ANSTEHENDE AUFGABE: Führe den unten stehenden Text über das Verhältnis zwischen Trump und Modi im Anschluss an seinen letzten Satz weiter.
== ANGEZEIGTER TEXT
Tatsächlich hat Indiens Regierung gute Gründe, Trumps zweiter Amtszeit mit einem vorsichtigen Optimismus entgegenzublicken. Bereits während der ersten Trump-Präsidentschaft pflegten Trump und Modi ein enges Verhältnis. In Texas veranstaltete Trump gemeinsam mit dem indischen Premier eine Großveranstaltung vor 50.000 Zuschauern. Im Jahr darauf empfing Modi den US-Präsidenten zu einer Massenkundgebung im weltgrößten Cricket-Stadion im Bundesstaat Gujarat.
Die Partnerschaft beruht zum einen auf ideologischen Gemeinsamkeiten – sowohl Trump als auch Modi verfolgen eine nationalistische Agenda, bei der sie den Interessen ihrer Länder höchste Priorität einräumen. Zum anderen verbindet die beiden auch der kritische Blick auf China, das sowohl Trump als auch Modi als größten geostrategischen Rivalen begreifen – daran ändert in Indien auch die jüngste Annäherung im Grenzkonflikt mit China im Himalaja nur wenig.
====
== EXTRAHIERTE DATEN
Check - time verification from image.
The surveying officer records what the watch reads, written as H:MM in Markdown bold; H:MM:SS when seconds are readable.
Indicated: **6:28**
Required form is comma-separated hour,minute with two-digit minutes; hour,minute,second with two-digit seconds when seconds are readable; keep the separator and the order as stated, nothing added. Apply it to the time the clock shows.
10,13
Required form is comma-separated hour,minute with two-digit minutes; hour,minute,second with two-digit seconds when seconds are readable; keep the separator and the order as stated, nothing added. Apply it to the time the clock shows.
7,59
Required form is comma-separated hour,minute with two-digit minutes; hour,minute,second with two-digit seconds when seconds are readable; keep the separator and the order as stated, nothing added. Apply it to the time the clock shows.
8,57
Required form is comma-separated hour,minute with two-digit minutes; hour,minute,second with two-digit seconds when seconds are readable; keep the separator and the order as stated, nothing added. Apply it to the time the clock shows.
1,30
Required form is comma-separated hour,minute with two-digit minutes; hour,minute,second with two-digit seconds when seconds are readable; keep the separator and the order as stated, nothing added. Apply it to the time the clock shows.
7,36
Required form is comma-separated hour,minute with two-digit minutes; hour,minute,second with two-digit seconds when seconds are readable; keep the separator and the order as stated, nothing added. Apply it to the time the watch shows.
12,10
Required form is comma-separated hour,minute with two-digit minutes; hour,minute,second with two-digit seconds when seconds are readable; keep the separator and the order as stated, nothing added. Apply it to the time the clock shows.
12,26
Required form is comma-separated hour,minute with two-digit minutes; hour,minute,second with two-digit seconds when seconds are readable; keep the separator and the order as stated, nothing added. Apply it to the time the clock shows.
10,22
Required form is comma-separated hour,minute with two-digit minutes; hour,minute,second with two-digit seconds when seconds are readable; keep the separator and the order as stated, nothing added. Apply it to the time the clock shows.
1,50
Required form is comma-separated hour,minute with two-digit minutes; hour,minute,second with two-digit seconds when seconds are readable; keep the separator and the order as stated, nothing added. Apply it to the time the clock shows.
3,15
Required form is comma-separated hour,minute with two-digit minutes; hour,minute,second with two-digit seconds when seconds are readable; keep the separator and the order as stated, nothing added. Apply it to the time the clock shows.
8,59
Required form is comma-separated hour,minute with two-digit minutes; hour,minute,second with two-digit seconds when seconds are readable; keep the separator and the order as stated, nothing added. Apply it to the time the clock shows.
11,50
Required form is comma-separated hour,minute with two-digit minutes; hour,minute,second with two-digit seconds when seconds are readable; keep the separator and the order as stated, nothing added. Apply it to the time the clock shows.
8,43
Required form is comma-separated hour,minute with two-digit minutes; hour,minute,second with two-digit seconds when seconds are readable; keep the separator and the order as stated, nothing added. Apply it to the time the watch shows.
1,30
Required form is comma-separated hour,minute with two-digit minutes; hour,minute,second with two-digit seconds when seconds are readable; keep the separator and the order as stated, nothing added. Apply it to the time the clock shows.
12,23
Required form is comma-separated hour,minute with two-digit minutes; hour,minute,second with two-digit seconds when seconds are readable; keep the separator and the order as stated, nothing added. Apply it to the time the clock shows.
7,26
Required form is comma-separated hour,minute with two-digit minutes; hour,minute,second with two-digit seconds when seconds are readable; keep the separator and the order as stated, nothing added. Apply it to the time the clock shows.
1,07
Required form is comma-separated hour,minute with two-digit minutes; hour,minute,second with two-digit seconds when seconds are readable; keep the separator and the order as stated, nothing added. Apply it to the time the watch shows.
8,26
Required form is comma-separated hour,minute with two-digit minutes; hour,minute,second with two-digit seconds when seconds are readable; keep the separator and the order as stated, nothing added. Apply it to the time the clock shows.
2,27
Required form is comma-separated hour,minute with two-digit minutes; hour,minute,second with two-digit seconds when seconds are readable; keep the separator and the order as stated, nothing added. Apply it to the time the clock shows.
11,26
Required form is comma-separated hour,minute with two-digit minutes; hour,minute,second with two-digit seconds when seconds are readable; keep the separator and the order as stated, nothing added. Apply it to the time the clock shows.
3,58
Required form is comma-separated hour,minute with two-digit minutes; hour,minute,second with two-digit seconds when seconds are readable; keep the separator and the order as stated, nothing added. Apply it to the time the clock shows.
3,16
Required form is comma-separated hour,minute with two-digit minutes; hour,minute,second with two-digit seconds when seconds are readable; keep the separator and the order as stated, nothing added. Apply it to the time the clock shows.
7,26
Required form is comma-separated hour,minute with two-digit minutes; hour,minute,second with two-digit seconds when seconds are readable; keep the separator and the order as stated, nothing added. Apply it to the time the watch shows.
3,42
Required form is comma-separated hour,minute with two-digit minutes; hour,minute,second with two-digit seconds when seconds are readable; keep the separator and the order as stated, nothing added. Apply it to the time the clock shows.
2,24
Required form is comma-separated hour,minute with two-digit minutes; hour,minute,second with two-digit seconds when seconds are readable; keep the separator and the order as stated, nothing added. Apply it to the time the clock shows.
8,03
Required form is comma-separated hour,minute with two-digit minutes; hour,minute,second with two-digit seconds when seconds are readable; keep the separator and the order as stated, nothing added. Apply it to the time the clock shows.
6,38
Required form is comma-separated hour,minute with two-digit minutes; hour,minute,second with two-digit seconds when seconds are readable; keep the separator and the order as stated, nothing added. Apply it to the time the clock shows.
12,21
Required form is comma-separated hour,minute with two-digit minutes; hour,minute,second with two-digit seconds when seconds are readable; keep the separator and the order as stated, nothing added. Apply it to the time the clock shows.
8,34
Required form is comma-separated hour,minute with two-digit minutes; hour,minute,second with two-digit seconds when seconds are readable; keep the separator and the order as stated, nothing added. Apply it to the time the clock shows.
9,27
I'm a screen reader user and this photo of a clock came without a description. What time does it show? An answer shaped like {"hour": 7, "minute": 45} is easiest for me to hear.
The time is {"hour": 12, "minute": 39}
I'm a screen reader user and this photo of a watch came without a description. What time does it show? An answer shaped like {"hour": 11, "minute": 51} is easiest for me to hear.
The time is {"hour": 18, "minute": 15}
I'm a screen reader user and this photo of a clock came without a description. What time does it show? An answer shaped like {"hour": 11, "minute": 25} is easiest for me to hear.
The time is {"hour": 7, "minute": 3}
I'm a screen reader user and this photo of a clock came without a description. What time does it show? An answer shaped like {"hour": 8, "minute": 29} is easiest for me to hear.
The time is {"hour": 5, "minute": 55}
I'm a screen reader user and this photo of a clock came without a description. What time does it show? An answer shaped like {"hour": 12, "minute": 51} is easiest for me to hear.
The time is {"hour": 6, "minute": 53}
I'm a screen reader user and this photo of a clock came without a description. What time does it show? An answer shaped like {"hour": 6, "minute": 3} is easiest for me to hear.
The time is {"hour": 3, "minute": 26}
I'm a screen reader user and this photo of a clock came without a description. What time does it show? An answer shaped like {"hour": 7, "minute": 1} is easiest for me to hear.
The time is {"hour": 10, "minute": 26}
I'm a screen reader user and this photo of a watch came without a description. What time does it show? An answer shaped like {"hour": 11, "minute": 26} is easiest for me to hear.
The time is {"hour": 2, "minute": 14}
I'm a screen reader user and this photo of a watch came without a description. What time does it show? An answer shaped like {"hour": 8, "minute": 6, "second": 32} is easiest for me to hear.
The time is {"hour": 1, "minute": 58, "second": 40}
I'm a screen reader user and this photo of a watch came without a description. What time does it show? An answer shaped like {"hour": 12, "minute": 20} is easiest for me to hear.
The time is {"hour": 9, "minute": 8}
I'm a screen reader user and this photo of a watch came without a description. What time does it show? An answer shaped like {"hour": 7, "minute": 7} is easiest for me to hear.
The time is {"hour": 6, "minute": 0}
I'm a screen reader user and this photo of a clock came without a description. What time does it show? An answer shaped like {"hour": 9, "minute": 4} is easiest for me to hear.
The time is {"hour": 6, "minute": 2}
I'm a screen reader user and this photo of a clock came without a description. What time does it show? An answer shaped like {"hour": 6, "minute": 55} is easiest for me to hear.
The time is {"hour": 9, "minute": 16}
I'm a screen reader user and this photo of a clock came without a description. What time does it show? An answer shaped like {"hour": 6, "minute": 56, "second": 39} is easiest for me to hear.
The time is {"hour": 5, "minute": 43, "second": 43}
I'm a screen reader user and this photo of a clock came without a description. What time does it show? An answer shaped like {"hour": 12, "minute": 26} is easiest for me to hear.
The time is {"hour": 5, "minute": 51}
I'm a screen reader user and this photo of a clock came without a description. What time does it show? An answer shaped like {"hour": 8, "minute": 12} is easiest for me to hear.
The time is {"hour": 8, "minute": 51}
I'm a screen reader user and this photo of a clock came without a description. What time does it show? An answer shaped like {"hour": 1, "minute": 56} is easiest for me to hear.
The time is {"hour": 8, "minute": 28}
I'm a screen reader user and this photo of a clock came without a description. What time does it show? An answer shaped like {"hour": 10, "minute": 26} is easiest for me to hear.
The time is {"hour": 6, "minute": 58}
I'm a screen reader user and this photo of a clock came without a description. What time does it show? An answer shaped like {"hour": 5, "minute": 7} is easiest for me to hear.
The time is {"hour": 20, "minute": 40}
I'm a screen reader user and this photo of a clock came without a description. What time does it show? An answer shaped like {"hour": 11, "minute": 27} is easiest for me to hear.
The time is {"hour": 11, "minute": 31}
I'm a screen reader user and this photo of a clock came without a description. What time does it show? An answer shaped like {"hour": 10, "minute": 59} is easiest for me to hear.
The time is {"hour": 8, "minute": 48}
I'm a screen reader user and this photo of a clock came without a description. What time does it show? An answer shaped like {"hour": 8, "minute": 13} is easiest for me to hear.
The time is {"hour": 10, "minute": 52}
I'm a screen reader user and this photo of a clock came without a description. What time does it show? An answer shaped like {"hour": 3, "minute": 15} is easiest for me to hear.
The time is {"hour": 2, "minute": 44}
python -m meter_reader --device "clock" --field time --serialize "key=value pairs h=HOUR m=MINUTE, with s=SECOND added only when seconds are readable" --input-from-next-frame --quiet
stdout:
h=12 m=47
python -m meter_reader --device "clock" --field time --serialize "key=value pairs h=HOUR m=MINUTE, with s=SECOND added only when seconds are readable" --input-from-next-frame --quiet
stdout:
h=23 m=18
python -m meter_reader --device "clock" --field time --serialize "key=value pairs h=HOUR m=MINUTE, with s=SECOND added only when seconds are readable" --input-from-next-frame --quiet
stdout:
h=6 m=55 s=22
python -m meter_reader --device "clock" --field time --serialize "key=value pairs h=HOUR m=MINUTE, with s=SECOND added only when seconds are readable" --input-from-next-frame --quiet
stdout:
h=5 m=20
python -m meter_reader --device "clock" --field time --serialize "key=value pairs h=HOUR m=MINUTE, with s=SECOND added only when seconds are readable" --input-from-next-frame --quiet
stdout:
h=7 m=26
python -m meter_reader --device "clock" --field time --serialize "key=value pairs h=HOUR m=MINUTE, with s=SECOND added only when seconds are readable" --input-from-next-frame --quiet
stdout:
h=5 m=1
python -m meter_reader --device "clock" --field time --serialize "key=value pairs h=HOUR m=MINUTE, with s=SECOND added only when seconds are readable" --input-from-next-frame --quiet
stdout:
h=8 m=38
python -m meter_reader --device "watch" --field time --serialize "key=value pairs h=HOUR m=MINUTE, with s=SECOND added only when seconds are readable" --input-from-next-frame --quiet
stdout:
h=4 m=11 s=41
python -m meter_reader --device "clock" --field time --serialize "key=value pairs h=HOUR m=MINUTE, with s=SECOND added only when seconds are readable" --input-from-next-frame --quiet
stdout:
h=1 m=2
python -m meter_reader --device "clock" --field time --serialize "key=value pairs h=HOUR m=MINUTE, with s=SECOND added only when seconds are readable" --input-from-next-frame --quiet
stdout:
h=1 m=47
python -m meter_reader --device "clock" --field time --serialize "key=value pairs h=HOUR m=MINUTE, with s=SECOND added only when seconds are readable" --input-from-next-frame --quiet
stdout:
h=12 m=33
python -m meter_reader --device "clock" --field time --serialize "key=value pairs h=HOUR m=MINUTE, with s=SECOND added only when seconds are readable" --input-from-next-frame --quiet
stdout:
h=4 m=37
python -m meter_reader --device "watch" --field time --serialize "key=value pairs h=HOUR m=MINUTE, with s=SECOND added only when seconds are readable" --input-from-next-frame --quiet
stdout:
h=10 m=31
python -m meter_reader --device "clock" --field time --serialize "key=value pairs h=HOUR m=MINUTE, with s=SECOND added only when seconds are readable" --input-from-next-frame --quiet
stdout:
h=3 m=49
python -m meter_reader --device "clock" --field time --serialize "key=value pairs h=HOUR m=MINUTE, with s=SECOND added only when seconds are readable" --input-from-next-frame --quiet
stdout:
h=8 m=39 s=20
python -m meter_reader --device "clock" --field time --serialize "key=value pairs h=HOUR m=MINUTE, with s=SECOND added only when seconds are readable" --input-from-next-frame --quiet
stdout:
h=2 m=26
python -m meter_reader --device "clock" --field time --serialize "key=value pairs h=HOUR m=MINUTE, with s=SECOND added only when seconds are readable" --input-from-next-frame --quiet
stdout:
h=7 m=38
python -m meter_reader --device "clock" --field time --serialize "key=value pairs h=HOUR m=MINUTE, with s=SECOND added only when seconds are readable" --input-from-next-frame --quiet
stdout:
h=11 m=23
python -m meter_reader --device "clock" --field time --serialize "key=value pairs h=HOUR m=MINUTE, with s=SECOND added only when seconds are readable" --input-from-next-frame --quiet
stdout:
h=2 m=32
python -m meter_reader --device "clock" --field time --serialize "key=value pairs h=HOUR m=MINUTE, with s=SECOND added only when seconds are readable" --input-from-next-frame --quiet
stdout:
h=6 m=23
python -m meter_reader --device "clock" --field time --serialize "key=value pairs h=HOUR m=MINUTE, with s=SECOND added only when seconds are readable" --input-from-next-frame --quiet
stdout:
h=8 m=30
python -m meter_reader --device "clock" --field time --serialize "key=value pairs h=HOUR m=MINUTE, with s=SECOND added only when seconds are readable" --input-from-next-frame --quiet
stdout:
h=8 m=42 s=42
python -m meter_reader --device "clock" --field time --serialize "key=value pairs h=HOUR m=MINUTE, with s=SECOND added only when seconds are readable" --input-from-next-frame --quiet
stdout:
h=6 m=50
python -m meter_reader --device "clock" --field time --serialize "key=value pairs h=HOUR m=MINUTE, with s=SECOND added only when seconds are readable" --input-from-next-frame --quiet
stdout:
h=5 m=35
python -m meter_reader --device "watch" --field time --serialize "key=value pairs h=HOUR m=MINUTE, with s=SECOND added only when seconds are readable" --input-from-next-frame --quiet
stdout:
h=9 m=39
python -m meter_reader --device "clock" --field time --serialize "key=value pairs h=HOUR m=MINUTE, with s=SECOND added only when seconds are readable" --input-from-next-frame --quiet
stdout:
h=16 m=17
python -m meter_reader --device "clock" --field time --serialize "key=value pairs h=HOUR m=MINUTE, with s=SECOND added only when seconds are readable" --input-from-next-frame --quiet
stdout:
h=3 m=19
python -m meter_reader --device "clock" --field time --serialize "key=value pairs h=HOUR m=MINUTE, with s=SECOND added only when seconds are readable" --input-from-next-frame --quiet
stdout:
====
LÖSUNG DER AUFGABE:
Dennoch gibt es auch gravierende Reibungspunkte zwischen Modi und Trump: In der Handelspolitik und in Migrationsfragen muss sich Indien auf mögliche neue Konflikte mit den USA einstellen. Die Ambivalenzen wurden bereits im US-Wahlkampf deutlich. Trump lobte Modi als "fantastischen Anführer" und nannte ihn den "nettesten Menschen". Gleichzeitig sagte er aber auch, Modi könne "ein echter Killer" sein, wenn es darum gehe, Indiens Interessen durchzusetzen. Mit Blick auf indische Zölle, die US-Unternehmen den Zugang zu dem knapp 1,5 Milliarden Einwohner großen Markt erschweren, nannte Trump Indien einen "sehr großen Übeltäter".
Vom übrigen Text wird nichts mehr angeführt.